Acima de tudo, o que o primeiro-ministro quer deixar claro é que o Orçamento do Estado para 2016 desenhado por Mário Centeno é bem diferente daquele que um governo PSD/CDS teria para apresentar aos portugueses. Por isso, Costa retomou ontem na Assembleia da República a comparação que tem feito entre o seu Orçamento e o Programa de Estabilidade entregue por Passos Coelho em Bruxelas em abril do ano passado. Os 600 milhões de euros de corte em pensões previstos no documento feito por Passos, que marcaram a campanha das legislativas, voltaram, por isso, a ser usados por Costa para marcar a diferença entre as suas políticas e as do governo da direita.
“Sim, este é um Orçamento responsável, que dialoga com as instituições europeias, com os parceiros sociais, com os partidos parlamentares, mas é um Orçamento que faz escolhas e assume opções”, frisou o primeiro-ministro, que apontou a descida do IVA da restauração, o fim da sobretaxa, o fim da isenção de IMI para os fundos imobiliários e a reposição de prestações sociais como marcas da diferença que, acredita, traduz um “virar da página da austeridade”.
“Este é um Orçamento que prova que há sempre alternativa”, declarou Costa, que atacou a falta de ideias da direita sobre um documento em relação ao qual anunciou ontem o voto contra. “Espero, por isso, que a oposição que tanto critica este Orçamento tenha a frontalidade de aqui apresentar a sua alternativa”, desafiou.

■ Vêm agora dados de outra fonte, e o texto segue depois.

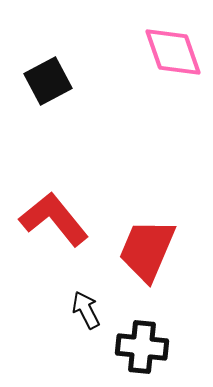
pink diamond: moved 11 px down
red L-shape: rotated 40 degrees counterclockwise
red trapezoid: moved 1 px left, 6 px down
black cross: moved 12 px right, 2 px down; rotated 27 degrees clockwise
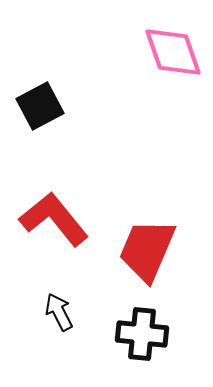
black square: moved 8 px left, 25 px down
black arrow: moved 27 px left, 2 px down
black cross: moved 13 px up
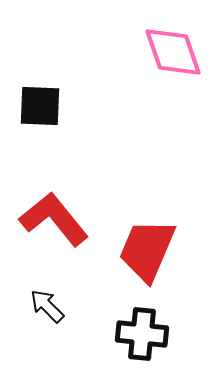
black square: rotated 30 degrees clockwise
black arrow: moved 12 px left, 6 px up; rotated 18 degrees counterclockwise
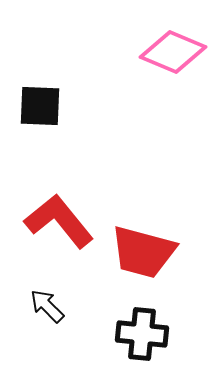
pink diamond: rotated 48 degrees counterclockwise
red L-shape: moved 5 px right, 2 px down
red trapezoid: moved 4 px left, 2 px down; rotated 98 degrees counterclockwise
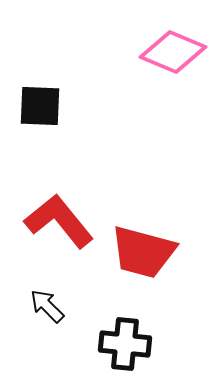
black cross: moved 17 px left, 10 px down
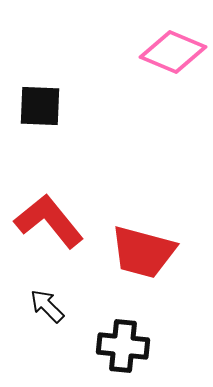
red L-shape: moved 10 px left
black cross: moved 2 px left, 2 px down
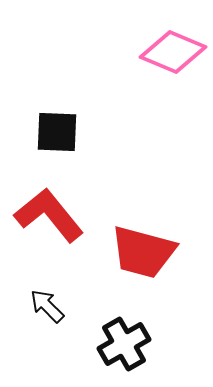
black square: moved 17 px right, 26 px down
red L-shape: moved 6 px up
black cross: moved 1 px right, 2 px up; rotated 36 degrees counterclockwise
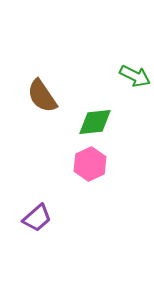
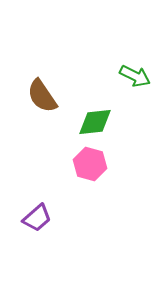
pink hexagon: rotated 20 degrees counterclockwise
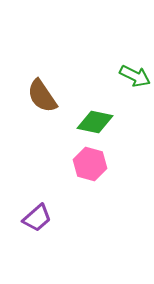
green diamond: rotated 18 degrees clockwise
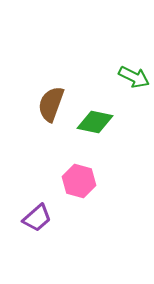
green arrow: moved 1 px left, 1 px down
brown semicircle: moved 9 px right, 8 px down; rotated 54 degrees clockwise
pink hexagon: moved 11 px left, 17 px down
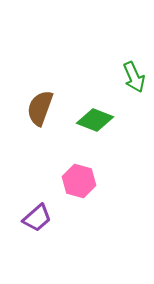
green arrow: rotated 40 degrees clockwise
brown semicircle: moved 11 px left, 4 px down
green diamond: moved 2 px up; rotated 9 degrees clockwise
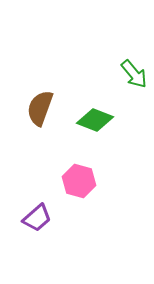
green arrow: moved 3 px up; rotated 16 degrees counterclockwise
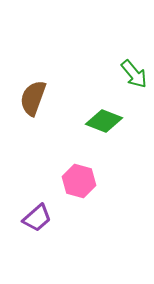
brown semicircle: moved 7 px left, 10 px up
green diamond: moved 9 px right, 1 px down
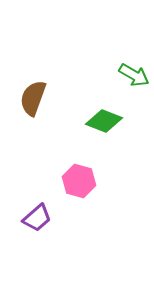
green arrow: moved 1 px down; rotated 20 degrees counterclockwise
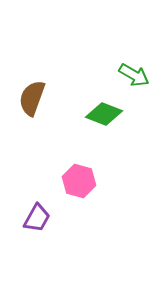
brown semicircle: moved 1 px left
green diamond: moved 7 px up
purple trapezoid: rotated 20 degrees counterclockwise
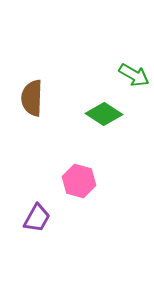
brown semicircle: rotated 18 degrees counterclockwise
green diamond: rotated 12 degrees clockwise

Ataque à direita Apesar das declarações de apelo ao diálogo com o PSD que fez ao “Expresso”, entretanto já secundadas por Ferro Rodrigues e Augusto Santos Silva, António Costa foi particularmente duro com a direita. O primeiro-ministro fez questão de colar o PSD à defesa da austeridade, acusando os sociais-democratas de “todos os dias acenderem uma velinha a ver quando é que uma agência de rating diz que este governo não pode ser”. Costa atacou mesmo o eurodeputado do PSD Paulo Rangel por ter protagonizado um dos “momentos mais tristes” quando falou no Parlamento Europeu para “defender que a Comissão Europeia chumbasse o Orçamento de Portugal”.
Abertura à esquerda Com BE, PCP e PEV a assumir que este Orçamento está longe de ser o queriam, apesar do voto favorável anunciado, António Costa preferiu mostrar alguma abertura às propostas da esquerda na discussão na especialidade. A regra do impacto orçamental neutro é para manter mas, cumprido esse critério, o primeiro-ministro está disposto a acolher algumas propostas. “Reconheço propostas positivas”, apontou ao PCP, depois de ter elogiado a tarifa social da energia proposta pelo BE.

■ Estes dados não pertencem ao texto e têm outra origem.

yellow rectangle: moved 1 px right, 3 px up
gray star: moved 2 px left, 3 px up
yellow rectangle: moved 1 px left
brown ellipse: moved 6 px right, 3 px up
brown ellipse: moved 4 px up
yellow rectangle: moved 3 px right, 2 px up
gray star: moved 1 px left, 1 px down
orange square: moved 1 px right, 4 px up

O que António Costa deixou mesmo sem resposta foi a ideia de Catarina Martins de renegociar a dívida. Depois de a líder bloquista ter anunciado que o BE não vai deixar cair essa sua bandeira, o primeiro-ministro não fez qualquer comentário sobre o assunto. Catarina é que defendeu o voto favorável dos bloquistas com a mudança “tímida” que o documento encerra e que, apesar de estar longe do que consideraria necessário, defende como positiva.
O ponto em que Costa quis tranquilizar a esquerda foi o “plano B”, que motivou insistentes perguntas do CDS. O primeiro-ministro usou uma metáfora rodoviária para assegurar que está a fazer o possível para “cumprir as metas” que estão no Orçamento, mas que não pode prever “um desastre ou um engarrafamento que atrase o percurso”. O que pode é garantir que vai manter a política de reposição de rendimentos, crescimento da economia e redução do défice. “Podem estar tranquilos, prosseguiremos a política que temos”, garantiu ao BE.
Uma coisa é certa: apesar de BE, PCP e PEV insistirem nos apelos a uma negociação mais firme com Bruxelas, para já, António Costa não tem de se preocupar com a esquerda, pelo menos no que toca a este Orçamento. Bloquistas, comunistas e verdes saíram em defesa do documento, concentrando todos os ataques no PSD e no CDS. Na esquerda, todos estão convencidos de que a alternativa seria pior, se a nova geometria parlamentar não tivesse permitido a Costa formar governo.